Sound Science Builds
Today you build real things.
A speaker. A sound visualizer. And you'll capture real sounds from the world. Two take-home artifacts and a library of sounds you'll use for the rest of the program.
You're going to build a speaker with no electricity. Just shape, cardboard, and physics. The speaker on your phone is tiny — but if you channel the sound waves through the right shape, you can amplify them dramatically.
- Cardboard (various sizes)
- Cardstock or thin cardboard
- Paper cups or plastic bottles
- Scissors
- Tape
Before you build anything, measure how loud your phone is on its own:
- Pick one song to use for all your tests
- Open a decibel meter app on a different phone
- Place the measuring phone 1 foot from the playing phone
- Play the song. Record the dB level. This is your "before" number.
Think about megaphones and cupping your hand around your ear. You're shaping sound waves.
- Cut an opening for the phone's speaker
- Build a horn or cone shape that flares outward
- Tape it stable, make sure the phone fits snug
Put your phone in the amplifier. Re-test at the same distance.
- Note: a 3 dB increase is noticeable. 10 dB increase is roughly twice as loud.
- If time, modify your design and test again
You keep this. It's your take-home from today.
Real sound designers don't just live on Foley stages. They go out into the world and capture sounds. Today you do that.
- A door slamming
- Footsteps on at least 2 different surfaces
- A water sound (fountain, sink, anything)
- Ambient background (hallway, classroom from outside)
- Something mechanical (vending machine, fan, motor)
- Something unexpected — your call
- Get CLOSE to the sound — phones don't have great mics
- Hold the phone steady
- Get a few seconds of just the sound — no talking over it
- Label your files as you go ("door_slam_1," "footsteps_carpet")
These recordings become the SOUND LIBRARY for your Makey Makey board later in the program. Don't lose them.
You can't see sound. But you CAN see what sound does. When you push a frequency into a metal plate, the vibration creates standing wave patterns. Sprinkle salt on top and the salt moves to the "quiet" spots — making the wave pattern visible.
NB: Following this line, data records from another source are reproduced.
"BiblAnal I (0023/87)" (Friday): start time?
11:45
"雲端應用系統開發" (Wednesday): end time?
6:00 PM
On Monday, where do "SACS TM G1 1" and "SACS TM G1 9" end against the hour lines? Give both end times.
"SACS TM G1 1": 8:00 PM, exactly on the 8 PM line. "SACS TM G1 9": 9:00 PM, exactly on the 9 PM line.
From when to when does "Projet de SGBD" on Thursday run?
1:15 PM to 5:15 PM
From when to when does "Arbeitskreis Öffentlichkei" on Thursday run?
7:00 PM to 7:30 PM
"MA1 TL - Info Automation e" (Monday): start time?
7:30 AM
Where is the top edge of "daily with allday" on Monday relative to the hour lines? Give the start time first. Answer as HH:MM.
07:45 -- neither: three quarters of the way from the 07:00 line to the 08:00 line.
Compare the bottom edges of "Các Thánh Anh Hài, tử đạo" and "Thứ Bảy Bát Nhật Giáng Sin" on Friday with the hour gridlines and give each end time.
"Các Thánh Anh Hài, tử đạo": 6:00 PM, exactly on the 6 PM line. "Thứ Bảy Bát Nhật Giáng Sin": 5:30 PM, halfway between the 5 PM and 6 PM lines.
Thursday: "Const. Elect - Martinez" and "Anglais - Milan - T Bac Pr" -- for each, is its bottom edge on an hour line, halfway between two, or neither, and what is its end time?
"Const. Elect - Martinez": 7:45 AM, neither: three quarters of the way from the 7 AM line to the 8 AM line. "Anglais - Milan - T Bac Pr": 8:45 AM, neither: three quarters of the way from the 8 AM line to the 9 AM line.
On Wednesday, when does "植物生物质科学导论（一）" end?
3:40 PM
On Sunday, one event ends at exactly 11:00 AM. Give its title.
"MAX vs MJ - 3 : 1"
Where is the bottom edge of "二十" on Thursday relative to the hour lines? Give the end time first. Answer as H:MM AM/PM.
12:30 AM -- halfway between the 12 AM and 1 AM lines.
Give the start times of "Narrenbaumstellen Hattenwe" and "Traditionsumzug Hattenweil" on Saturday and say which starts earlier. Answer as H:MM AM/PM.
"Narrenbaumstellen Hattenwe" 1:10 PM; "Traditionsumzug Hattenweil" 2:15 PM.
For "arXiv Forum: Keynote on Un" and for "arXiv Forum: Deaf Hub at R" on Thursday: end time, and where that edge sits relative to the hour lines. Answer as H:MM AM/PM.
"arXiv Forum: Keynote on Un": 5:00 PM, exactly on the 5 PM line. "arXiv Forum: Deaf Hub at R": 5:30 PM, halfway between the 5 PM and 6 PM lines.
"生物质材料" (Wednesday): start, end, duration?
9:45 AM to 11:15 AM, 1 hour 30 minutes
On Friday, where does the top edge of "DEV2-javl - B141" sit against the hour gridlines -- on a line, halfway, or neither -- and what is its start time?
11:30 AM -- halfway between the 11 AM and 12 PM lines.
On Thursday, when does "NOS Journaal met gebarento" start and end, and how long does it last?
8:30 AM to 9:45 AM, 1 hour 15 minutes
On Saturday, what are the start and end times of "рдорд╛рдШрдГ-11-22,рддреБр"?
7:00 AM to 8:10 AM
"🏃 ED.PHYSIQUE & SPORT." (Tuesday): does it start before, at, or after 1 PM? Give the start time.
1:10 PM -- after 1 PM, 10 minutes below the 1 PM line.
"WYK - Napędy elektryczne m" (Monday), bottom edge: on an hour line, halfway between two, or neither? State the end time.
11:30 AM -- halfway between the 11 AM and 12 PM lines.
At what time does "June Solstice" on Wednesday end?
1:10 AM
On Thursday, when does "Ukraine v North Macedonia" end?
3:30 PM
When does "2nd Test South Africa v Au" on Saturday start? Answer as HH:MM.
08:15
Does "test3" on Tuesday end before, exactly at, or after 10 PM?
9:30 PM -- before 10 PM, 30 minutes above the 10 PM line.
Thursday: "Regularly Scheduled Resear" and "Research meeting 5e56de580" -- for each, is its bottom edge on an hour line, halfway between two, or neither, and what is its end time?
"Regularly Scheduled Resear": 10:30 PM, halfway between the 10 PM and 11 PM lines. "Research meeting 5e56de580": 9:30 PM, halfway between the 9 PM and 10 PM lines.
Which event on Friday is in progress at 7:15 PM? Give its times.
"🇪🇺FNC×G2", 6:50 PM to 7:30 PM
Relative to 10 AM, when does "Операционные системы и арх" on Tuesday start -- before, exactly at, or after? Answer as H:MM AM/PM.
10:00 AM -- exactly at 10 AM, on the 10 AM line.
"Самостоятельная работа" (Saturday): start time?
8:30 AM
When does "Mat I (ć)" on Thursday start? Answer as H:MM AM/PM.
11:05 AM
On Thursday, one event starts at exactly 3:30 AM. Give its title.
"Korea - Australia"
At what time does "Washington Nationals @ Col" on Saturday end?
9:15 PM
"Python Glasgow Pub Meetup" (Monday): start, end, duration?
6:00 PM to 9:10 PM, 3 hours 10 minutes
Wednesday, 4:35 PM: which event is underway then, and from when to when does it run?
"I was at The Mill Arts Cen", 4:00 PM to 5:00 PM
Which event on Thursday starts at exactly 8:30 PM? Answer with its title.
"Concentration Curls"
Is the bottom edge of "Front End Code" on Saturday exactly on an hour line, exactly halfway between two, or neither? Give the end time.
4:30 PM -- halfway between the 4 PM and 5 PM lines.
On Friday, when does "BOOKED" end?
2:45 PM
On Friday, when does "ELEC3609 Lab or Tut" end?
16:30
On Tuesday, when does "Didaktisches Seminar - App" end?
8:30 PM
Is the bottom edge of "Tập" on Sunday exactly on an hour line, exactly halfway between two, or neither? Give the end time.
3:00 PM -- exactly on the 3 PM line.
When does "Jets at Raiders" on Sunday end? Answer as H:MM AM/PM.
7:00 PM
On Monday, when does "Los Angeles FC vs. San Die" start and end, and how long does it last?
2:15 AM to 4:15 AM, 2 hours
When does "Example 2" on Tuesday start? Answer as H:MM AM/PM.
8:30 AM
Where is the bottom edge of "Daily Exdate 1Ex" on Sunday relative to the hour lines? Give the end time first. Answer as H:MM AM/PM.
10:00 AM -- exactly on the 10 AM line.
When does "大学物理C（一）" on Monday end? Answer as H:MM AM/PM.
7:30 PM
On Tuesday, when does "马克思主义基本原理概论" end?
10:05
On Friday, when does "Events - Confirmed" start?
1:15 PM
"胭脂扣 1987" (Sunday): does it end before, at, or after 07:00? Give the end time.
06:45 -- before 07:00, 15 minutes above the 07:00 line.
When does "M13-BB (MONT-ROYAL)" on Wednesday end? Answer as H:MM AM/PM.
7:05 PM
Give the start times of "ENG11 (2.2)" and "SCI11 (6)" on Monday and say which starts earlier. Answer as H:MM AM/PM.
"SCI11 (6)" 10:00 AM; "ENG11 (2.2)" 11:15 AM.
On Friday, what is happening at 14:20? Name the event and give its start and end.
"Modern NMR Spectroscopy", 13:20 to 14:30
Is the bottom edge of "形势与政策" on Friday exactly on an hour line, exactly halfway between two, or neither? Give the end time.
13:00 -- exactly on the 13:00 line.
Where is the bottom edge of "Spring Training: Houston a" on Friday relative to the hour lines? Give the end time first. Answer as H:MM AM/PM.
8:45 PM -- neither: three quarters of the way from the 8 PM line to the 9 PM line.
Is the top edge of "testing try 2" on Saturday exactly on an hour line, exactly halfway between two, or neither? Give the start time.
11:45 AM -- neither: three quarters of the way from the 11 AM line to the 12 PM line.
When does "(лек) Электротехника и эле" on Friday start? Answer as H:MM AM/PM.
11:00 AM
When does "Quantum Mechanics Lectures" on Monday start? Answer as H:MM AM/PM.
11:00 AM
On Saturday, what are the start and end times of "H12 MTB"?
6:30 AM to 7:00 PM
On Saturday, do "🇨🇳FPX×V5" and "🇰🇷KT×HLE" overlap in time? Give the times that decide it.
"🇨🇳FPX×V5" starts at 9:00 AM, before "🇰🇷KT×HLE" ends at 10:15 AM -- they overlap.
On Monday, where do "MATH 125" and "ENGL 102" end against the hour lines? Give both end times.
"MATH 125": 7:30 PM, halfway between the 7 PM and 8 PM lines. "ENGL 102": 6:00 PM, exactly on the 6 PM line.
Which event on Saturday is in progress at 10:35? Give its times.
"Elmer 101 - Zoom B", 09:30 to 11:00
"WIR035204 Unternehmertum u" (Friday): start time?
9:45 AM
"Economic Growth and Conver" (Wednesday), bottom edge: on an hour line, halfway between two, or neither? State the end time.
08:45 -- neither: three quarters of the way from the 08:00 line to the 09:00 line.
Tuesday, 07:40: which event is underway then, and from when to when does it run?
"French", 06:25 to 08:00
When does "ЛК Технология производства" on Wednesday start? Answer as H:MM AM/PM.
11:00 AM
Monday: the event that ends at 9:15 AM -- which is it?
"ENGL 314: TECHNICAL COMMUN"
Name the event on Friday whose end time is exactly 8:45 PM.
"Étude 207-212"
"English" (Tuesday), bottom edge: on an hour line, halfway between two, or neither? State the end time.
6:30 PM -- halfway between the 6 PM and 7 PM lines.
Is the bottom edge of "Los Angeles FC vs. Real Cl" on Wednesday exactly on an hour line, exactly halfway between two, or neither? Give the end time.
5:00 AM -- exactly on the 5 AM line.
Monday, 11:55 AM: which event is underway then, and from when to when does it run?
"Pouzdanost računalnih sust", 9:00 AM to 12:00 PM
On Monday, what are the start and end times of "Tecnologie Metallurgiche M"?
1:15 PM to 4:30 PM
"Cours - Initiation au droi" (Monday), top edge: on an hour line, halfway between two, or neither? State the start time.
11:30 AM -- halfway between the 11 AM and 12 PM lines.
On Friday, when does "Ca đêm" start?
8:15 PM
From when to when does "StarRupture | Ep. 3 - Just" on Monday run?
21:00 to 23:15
This is also why Foley works: your brain identifies sound by vibration pattern, not by the source. A coconut struck on stone makes vibrations like a hoof. Your brain says "horse."
- 1 aluminum pie tin
- Plastic wrap (cut your own length from the roll)
- 1 rubber band
- A small baggie of salt or fine sand
- Cut a piece of plastic wrap big enough to cover the pie tin with a few inches extra
- Stretch it TIGHT across the top of the pie tin
- Secure it with the rubber band around the rim
- Sprinkle a thin layer of salt on top
Three ways to push sound into the plate:
- Bluetooth karaoke speaker — press the speaker firmly against the rim of the pie tin. Use a phone tone generator app (free) to play different frequencies. THIS IS THE BIG ONE.
- Phone speaker direct — hold phone face-down with the speaker pressed against the rim. Smaller patterns but works.
- Your voice — hum or sing directly into the rim of the pie tin. Hardest to control but the most fun.
- Try different pitches — go higher, then lower. Patterns change.
- Try different volumes. Does loudness change the pattern, or just how dramatic it is?
- Which frequencies create the MOST complex patterns?
- Can your group find a frequency that makes the same pattern as another group's?
You keep this. Take it home and show someone.